___ Alıntı metin
Ergenekon iddianamesinde 48 tutuklu, 38 tutuksuz toplam 86 şüpheliye yöneltilen suçlamalar: silâhlı terör örgütü kurmak ve yönetmek; terör örgütüne üye olmak, yardım etmek; cebir ve şiddet kullanarak TC hükümetini ortadan kaldırmak veya görev yapmasını engellemeye teşebbüs; hükümete karşı halkı isyana tahrik; patlayıcı madde bulundurmak, atmak, Danıştay saldırısı ve Cumhuriyet gazetesine patlayıcı madde atmak, bu suçlara azmettirmek..
YÖNETİCİLERE TOPLU SUÇLAMA
Sanıkların “devletin güvenliğine ilişkin gizli belgeleri temin etmek, kişisel verileri kaydetmek, askeri itaatsizliğe teşvik, halkı kin ve düşmanlığa alenen tahrik etmek”le de suçlandıklarını açıklayan İstanbul Cumhuriyet Başsavcısı Aykut Cengiz Engin, örgütte yönetici olarak nitelendirilen şüphelilerin tüm bu suçlardan, diğerlerinin ise sadece eylemlerine uyan suçların vasıf ve mahiyetine göre cezalandırılmalarının talep edildiğini bildirdi.
Terör, tahrik, isyan
İSTANBUL Cumhuriyet Başsavcısı Aykut Cengiz Engin, ‘’Ergenekon Soruşturması’’na ilişkin iddianamenin tamamlanarak mahkemeye sunulduğunu bildirdi. İddianamede 48 tutuklu, 38 tutuksuz toplam 86 şüpheliye "silâhlı terör örgütü kurmak ve yönetmek; cebir ve şiddet kullanarak TC hükümetini ortadan kaldırmak veya görev yapmasını engellemeye teşebbüs; hükümete karşı halkı isyana tahrik..." suçları yöneltiliyor.
______
* Görev yönergesi A
Ergenekon haberine göre şu soruları yanıtla:
(i) İddianamede kaç tutuklu ve kaç tutuksuz şüpheli bulunuyor?
(ii) İddianamenin tamamlanarak mahkemeye sunulduğunu kim bildirdi?
(iii) Suçlamalar arasında hangi gazeteye patlayıcı madde atmak sayılıyor?
* Görev yönergesi B
Ergenekon haberinin bir bölümünü aynen yinele: "Ergenekon iddianamesinde 48" sözlerinin geçtiği yerden başla, "bu suçlara azmettirmek.." sözlerinden sonra dur.
* Görev yönergesi C
Ergenekon haberine göre bazı şüphelilerin bütün suçlardan cezalandırılması neden talep ediliyor?
Sonraki satırların bu işte hiçbir rolü yoktur.
___ Listelenen kayıtlar
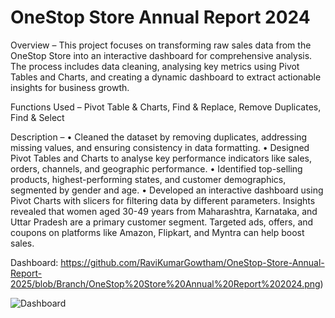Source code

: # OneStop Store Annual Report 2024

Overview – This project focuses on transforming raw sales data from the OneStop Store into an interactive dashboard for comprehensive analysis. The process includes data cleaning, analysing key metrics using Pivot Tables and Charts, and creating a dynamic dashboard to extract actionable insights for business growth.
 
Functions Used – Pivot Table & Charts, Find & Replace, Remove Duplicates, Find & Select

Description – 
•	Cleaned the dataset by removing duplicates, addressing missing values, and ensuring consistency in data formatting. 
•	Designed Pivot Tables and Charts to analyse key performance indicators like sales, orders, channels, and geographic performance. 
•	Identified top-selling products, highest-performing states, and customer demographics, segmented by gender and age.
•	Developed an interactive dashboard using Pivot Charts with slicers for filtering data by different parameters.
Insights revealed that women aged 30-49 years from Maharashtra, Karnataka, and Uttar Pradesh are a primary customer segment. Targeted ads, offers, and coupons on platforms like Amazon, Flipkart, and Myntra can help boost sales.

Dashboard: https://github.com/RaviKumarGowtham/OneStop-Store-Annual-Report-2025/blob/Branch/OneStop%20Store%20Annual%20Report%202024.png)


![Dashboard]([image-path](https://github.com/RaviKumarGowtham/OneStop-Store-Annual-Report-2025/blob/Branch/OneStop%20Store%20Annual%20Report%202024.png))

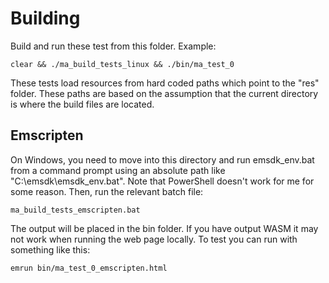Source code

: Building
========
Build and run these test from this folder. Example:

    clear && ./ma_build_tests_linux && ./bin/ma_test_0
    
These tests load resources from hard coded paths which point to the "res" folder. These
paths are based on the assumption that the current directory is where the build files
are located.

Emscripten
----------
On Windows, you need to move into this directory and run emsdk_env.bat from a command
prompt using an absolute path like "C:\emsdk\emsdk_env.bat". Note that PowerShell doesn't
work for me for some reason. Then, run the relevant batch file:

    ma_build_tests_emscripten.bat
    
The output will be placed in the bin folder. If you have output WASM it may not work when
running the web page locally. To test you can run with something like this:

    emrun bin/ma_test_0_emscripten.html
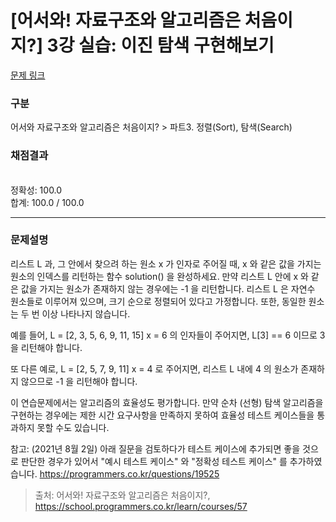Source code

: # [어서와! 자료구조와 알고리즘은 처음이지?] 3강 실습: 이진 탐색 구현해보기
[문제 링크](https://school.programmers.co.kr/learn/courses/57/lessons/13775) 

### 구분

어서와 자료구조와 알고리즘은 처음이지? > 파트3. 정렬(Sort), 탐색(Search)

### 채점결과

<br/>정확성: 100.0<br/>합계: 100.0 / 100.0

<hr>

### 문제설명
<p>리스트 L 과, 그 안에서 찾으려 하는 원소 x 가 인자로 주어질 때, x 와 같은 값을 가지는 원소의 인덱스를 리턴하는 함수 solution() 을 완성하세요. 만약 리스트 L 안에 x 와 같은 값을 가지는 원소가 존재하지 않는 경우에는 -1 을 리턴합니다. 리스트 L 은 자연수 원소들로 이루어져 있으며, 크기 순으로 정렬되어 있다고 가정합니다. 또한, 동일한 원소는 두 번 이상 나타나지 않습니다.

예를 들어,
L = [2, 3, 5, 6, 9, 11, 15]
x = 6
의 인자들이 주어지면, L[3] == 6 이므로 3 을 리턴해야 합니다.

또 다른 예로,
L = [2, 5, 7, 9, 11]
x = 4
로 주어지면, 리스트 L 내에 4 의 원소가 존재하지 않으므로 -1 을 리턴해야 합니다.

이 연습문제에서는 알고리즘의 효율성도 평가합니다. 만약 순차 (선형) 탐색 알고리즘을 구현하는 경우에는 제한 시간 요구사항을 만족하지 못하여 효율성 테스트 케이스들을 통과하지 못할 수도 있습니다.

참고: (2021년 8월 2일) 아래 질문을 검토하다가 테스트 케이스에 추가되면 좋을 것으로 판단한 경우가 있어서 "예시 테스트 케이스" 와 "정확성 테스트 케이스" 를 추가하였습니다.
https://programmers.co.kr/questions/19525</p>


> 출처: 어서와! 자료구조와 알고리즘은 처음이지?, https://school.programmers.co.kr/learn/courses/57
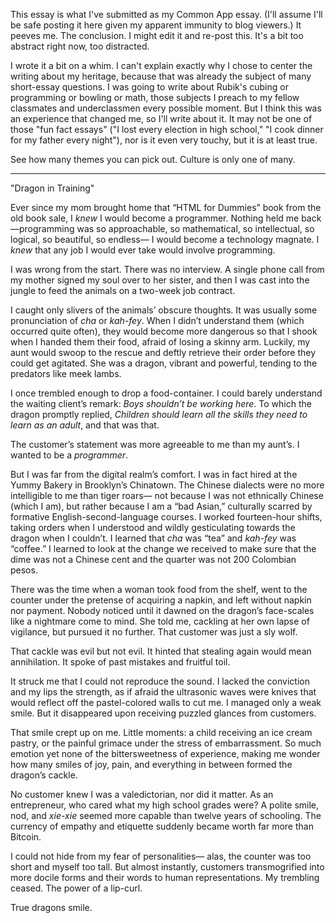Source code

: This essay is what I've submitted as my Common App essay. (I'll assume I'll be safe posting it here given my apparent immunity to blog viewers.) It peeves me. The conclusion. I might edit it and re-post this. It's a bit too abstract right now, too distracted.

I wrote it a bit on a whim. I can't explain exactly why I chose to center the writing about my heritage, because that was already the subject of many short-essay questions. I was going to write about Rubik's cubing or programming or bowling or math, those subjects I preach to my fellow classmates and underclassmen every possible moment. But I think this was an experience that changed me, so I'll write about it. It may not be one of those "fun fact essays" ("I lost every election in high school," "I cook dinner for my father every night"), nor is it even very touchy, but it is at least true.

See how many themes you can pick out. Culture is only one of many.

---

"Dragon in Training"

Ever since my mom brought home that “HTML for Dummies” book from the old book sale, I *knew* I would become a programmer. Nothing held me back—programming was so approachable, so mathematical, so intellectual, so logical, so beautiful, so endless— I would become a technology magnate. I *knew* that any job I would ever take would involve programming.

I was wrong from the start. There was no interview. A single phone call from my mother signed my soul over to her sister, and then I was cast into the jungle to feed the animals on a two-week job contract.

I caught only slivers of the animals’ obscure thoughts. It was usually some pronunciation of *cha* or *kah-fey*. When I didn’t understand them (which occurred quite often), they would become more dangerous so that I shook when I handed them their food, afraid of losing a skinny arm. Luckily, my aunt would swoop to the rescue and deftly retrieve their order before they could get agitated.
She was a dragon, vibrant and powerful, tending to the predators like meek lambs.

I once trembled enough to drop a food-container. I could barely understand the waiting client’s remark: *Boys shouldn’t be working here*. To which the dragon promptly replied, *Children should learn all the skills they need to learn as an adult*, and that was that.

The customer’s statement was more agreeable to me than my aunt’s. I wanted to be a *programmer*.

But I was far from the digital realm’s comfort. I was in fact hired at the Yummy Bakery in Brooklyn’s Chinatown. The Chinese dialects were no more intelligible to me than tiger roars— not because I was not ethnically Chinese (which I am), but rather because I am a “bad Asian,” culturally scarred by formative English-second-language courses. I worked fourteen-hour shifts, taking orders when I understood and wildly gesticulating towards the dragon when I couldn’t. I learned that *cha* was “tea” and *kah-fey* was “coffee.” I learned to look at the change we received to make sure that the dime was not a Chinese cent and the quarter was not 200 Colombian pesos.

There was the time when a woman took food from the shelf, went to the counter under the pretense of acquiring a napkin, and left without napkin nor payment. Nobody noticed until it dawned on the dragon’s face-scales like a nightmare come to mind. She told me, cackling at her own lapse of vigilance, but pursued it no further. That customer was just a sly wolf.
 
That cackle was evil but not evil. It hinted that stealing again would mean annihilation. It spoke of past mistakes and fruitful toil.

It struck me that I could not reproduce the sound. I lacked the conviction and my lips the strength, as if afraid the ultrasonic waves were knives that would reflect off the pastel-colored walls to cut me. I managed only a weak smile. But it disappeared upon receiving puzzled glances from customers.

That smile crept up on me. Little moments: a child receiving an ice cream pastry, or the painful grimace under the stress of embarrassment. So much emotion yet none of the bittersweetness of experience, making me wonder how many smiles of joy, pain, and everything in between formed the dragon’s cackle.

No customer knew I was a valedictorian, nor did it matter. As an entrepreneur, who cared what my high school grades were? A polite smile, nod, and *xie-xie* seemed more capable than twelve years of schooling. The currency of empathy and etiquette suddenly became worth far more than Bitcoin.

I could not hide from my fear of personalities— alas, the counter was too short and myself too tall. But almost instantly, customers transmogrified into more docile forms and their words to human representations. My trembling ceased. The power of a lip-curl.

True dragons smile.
______
* Yazılı çözüm A
(i) İddianamede 48 tutuklu ve 38 tutuksuz olmak üzere toplam 86 şüpheli bulunuyor.
(ii) Bunu İstanbul Cumhuriyet Başsavcısı Aykut Cengiz Engin bildirdi.
(iii) Suçlamalar arasında Cumhuriyet gazetesine patlayıcı madde atmak sayılıyor.

* Yazılı çözüm B
Ergenekon iddianamesinde 48 tutuklu, 38 tutuksuz toplam 86 şüpheliye yöneltilen suçlamalar: silâhlı terör örgütü kurmak ve yönetmek; terör örgütüne üye olmak, yardım etmek; cebir ve şiddet kullanarak TC hükümetini ortadan kaldırmak veya görev yapmasını engellemeye teşebbüs; hükümete karşı halkı isyana tahrik; patlayıcı madde bulundurmak, atmak, Danıştay saldırısı ve Cumhuriyet gazetesine patlayıcı madde atmak, bu suçlara azmettirmek..

* Yazılı çözüm C
Bu şüpheliler örgütte yönetici olarak nitelendiriliyor. Diğer şüpheliler için ise yalnızca eylemlerine uyan suçların vasıf ve mahiyetine göre ceza isteniyor.